• [Written problem 1]:
Reproduce the records word for word, including every classification line from kingdom onward, and omit the pictures.

START Reading passage

Development of a ultrathin reaction wheel for modular nanosatellites

CubeSats are particular kinds of miniaturized satellites. This standard has been developed by Professor Robert Twiggs at Stanford University’s Space Systems Development Laboratory in 1998. The standard defined the 1U CubeSat, which shall have a maximum mass of 1:33 kg and a cubic shape with 10 cm edges, and thus is a nanosatellite. Further standards have been defined, from 2U to 6U CubeSats, having maximum masses and
dimensions multiples of the 1U standard.
This thesis concerns the development of part of the Attitude Determination and Control System (ADCS) of the
AraMiS nanosatellite (acronym for modular architecture for satellites). The AraMiS project started in 2006 at
Politecnico di Torino, after conclusion of the PICPOT project, which took its name from a previously developed
nanosatellite.

END Reading passage
START Listed records

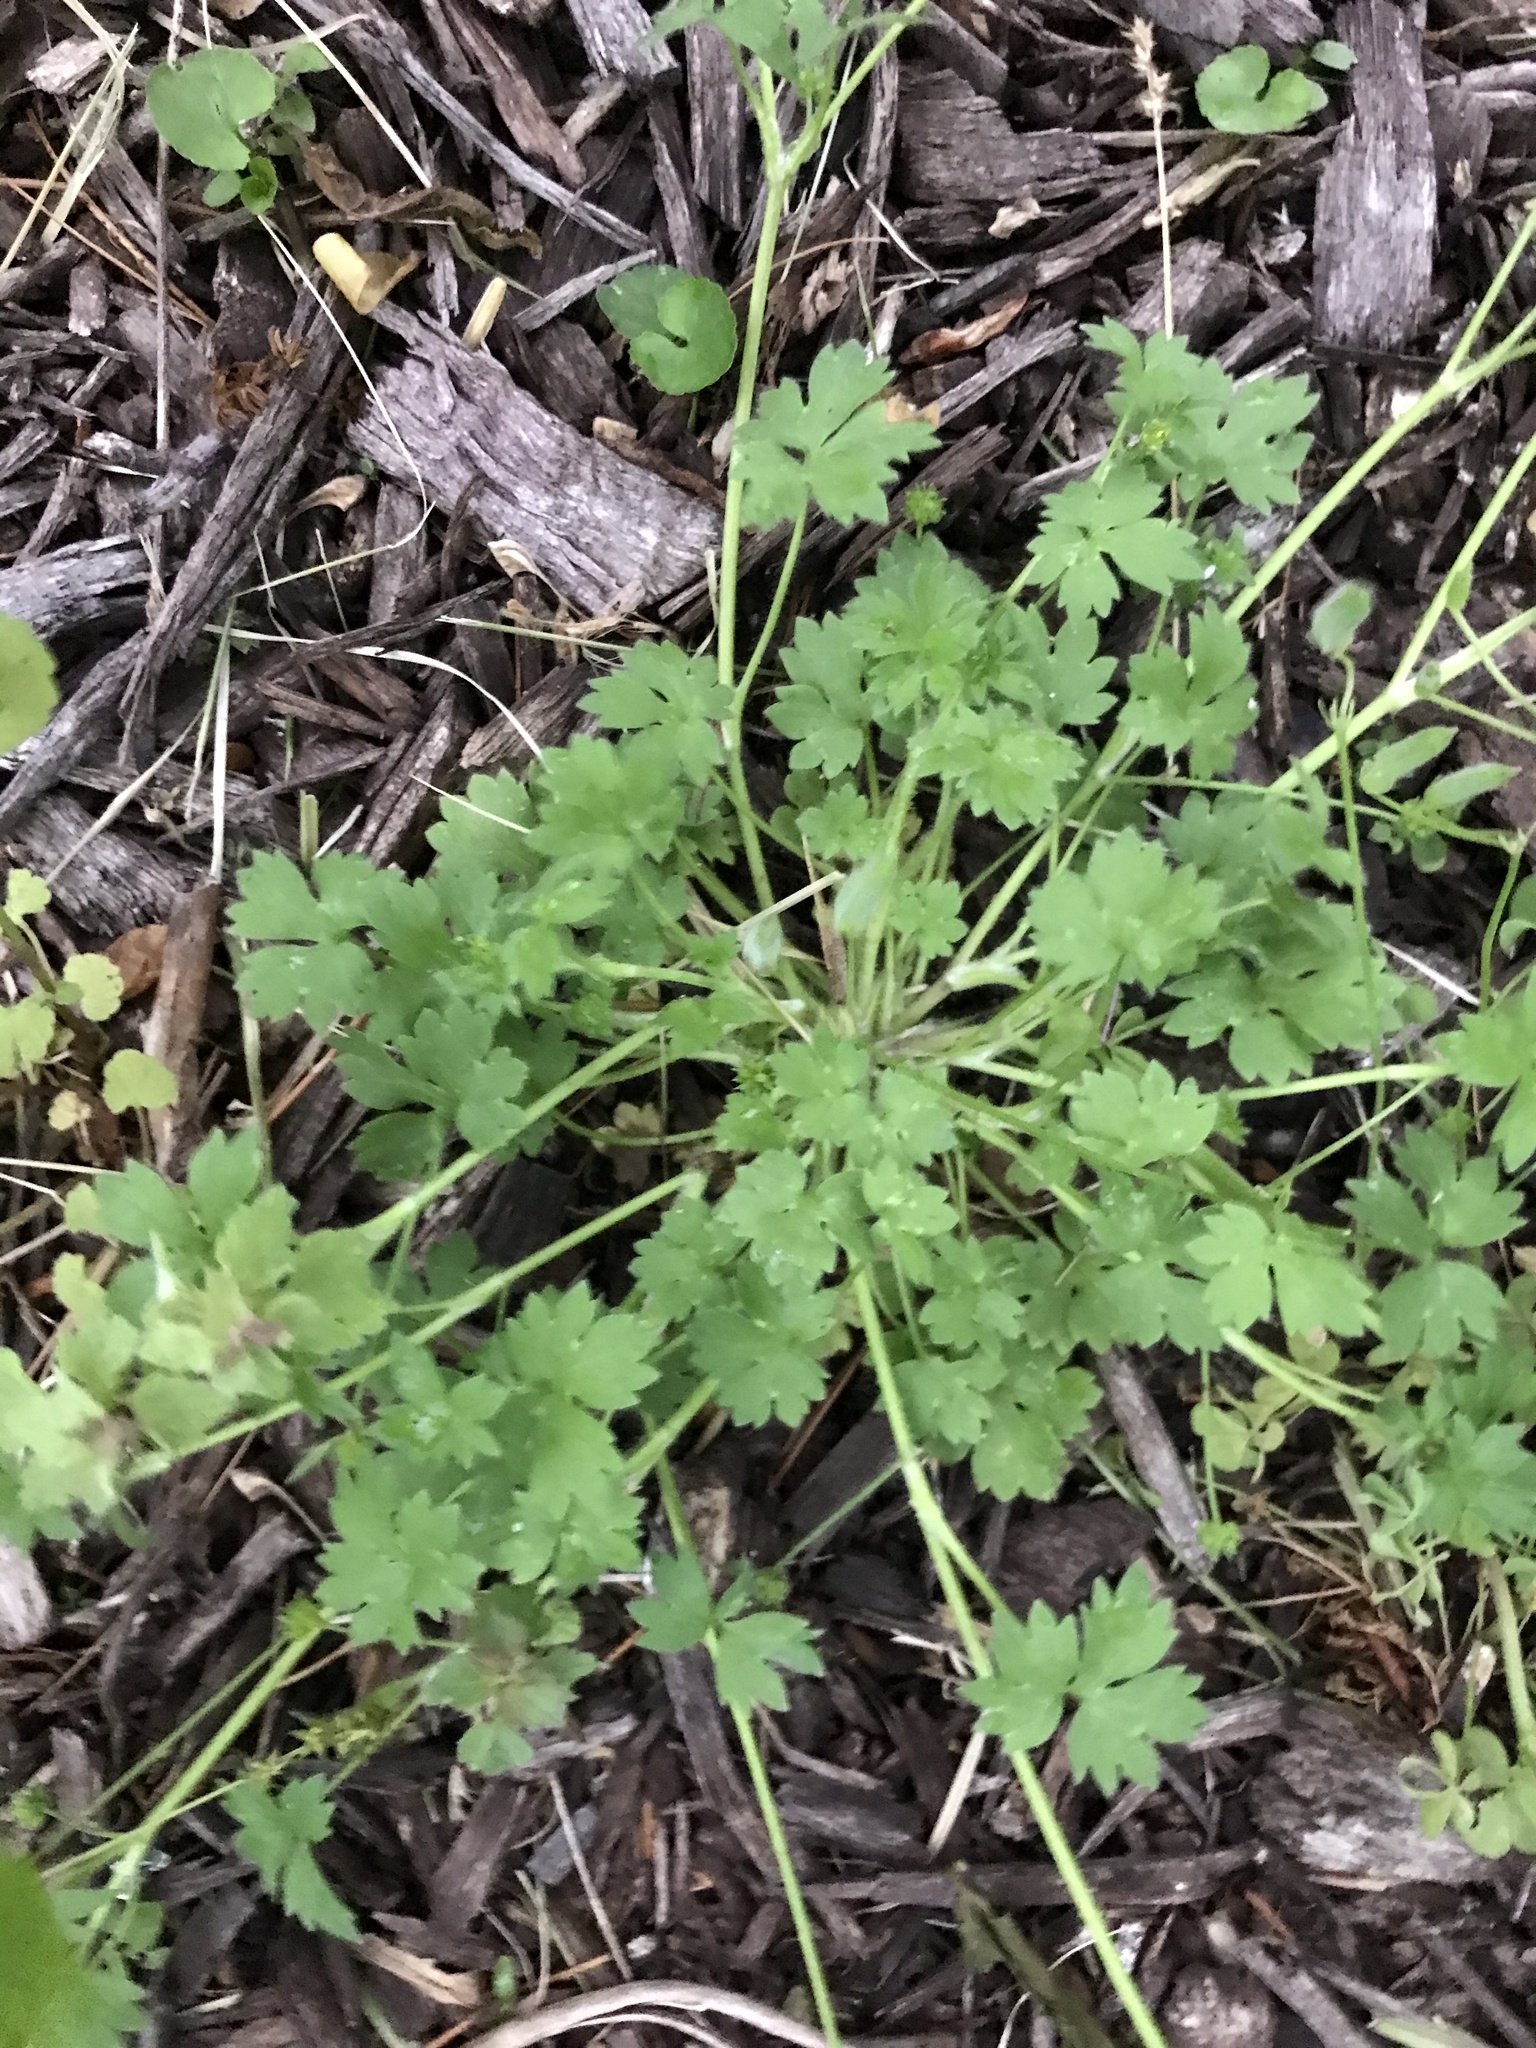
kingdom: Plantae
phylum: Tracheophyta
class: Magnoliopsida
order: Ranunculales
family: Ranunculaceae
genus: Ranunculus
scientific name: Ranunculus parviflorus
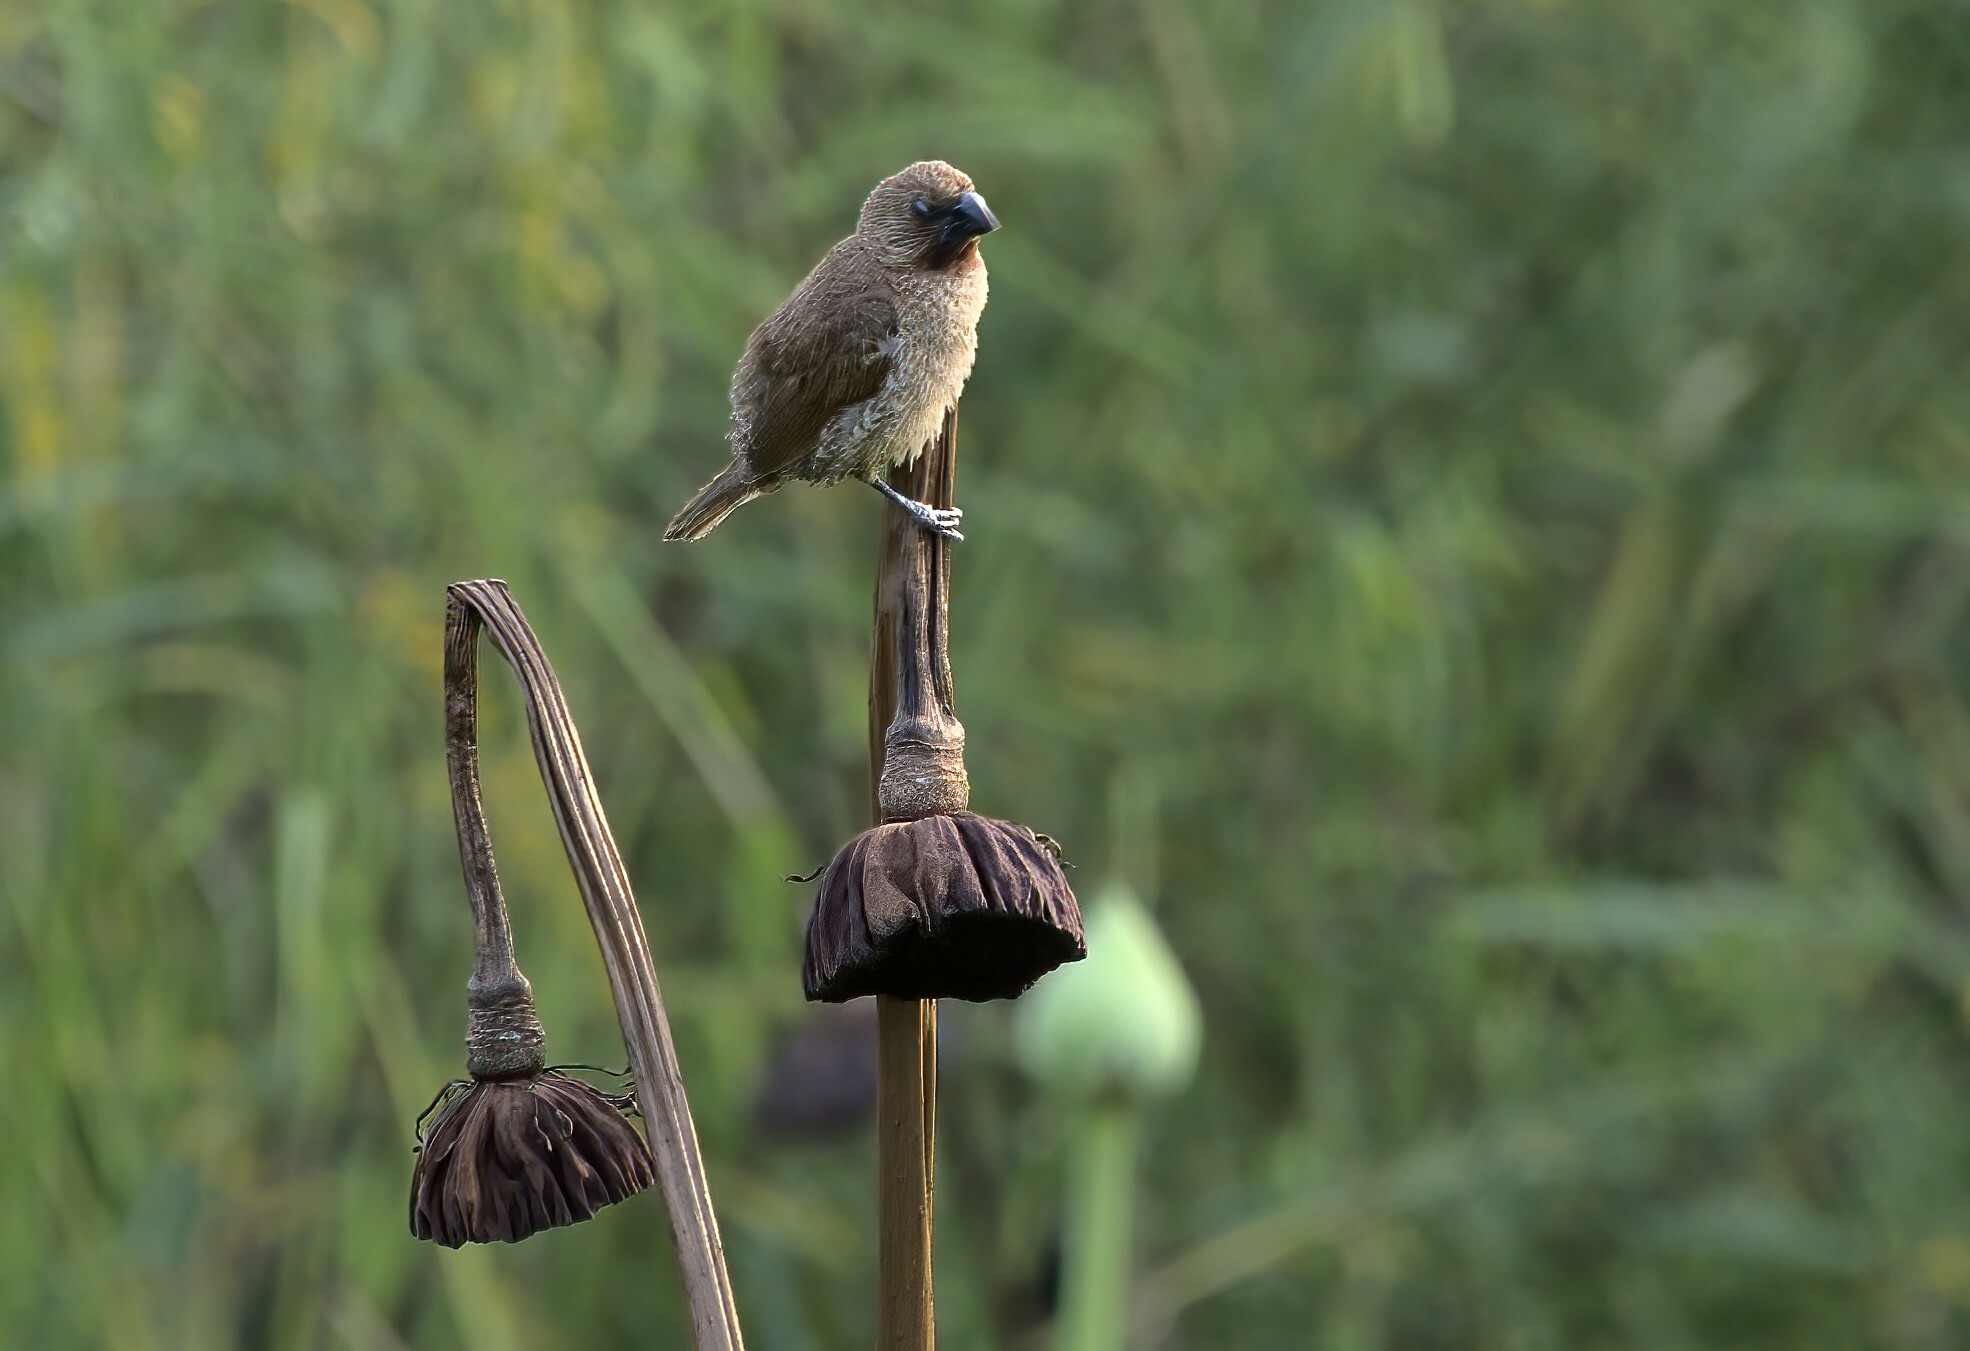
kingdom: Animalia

END Listed records

• [Written problem 2]:
Summarize the reaction wheel text in two sentences.

• [Task result 1]:
kingdom: Plantae
phylum: Tracheophyta
class: Magnoliopsida
order: Ranunculales
family: Ranunculaceae
genus: Ranunculus
scientific name: Ranunculus parviflorus
kingdom: Animalia

• [Task result 2]:
CubeSats are miniaturized satellites whose standard was developed in 1998 by Professor Robert Twiggs at Stanford University's Space Systems Development Laboratory, first defining the 1U cube with 10 cm edges and later sizes from 2U to 6U. The thesis develops part of the Attitude Determination and Control System of the AraMiS nanosatellite, a project that began at Politecnico di Torino in 2006 after the PICPOT project concluded.